The Inn has several choices for location of both ceremony and reception.  Our ceremony will be on the rooftop of the reception room, a recently acquired annex building which sits directly next to the main building.  When I originally started looking for a venue, I was hell-bent on having an indoor ceremony.  Then I saw the rooftop at the Hassyampa.  The rooftop is all tile, with a black iron railing surround and lush green trees in the backdrop.  It is AMAZING.  The reception hall is somewhat small, fitting only about 150 people, but it is very pretty, with an antique vibe, and blue and silver accents.  The blue and silver accents is perfect for me because…

The Colors:

Blue –

(Source: http://www.geekologie.com)

(Blue roses will be among the flowers represented in the bouquets.)

Silver –

(Source: SaksFifthAvenue.com)

(No… those aren’t my shoes.  But OhMyGoshIWishTheyWere.  In case you’re wondering… those are Christian Louboutin’s and they’ll run you in the neighborhood of $595.00 at Saks.)

Anywho… incidentally, these colors are ALSO the school colors of the high school that G and I both attended.  I swear I did NOT do this on purpose.  I’ve had these colors picked out since I was, like, five and it didn’t even register with me that blue and silver were our high school colors until one of my bridesmaids, who also went to our high school, reminded me of it when I told her the colors I’d picked.  Blue and Silver are my two favorite colors and it just so happens that they go marvelously together.  Win.

So… there you have it… a small taste of my wedding in the making.

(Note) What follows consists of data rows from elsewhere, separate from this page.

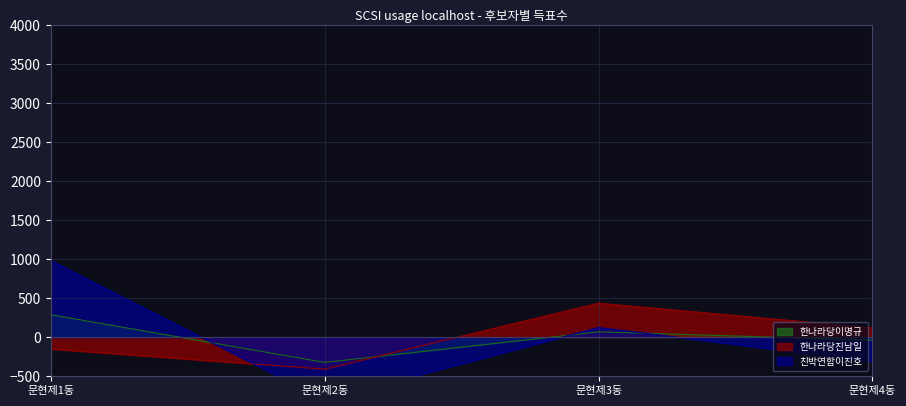

Is the value of 한나라당이명규 at 문현제4동 greater than the value of 한나라당진남일 at 문현제1동?

Yes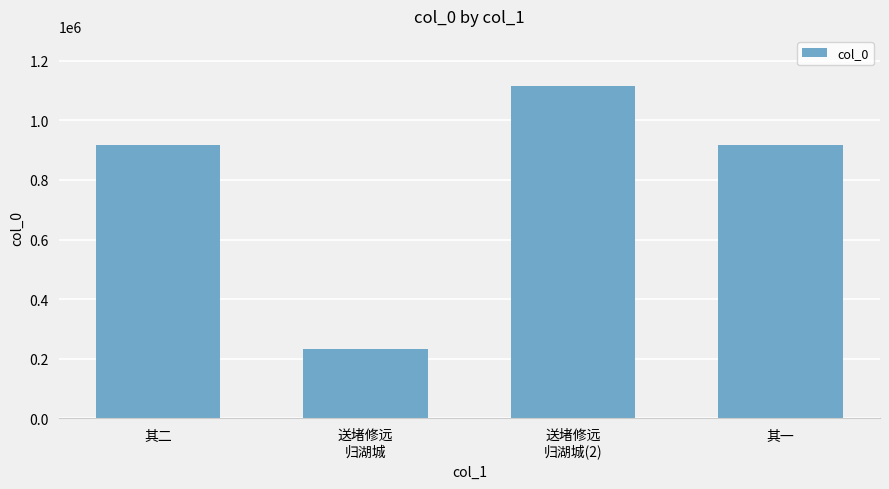

What position from the right is 送堵修远
归湖城?

3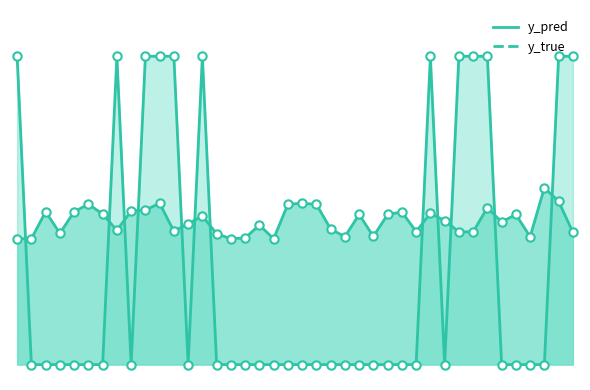

True or false: y_pred_line has more than 2 interior local peaks.

True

Virtually every detail of my planning thus far has turned out exactly as I had hoped.  Aside from the initial choice of date, I have yet to be disappointed. (Let’s hope this trend continues.)  Everyone has always told me that planning a wedding is one of the most stressful things you will ever do, but with only a couple of exceptions, I have not found the planning process even the least bit stressful.  I’ve enjoyed every minute of it.  (Maybe that has something to do with my type A, OCD, “love to organize things” personality.  Maybe.)  I am so excited for our wedding.  Both because the wedding itself will freakin’ rock hardcore… AND because our wedding marks the beginning of my life with the most amazing man I could have ever asked to love me.

85 days, 2 hours, 2 minutes, and approximately… 33 seconds.  But whose counting.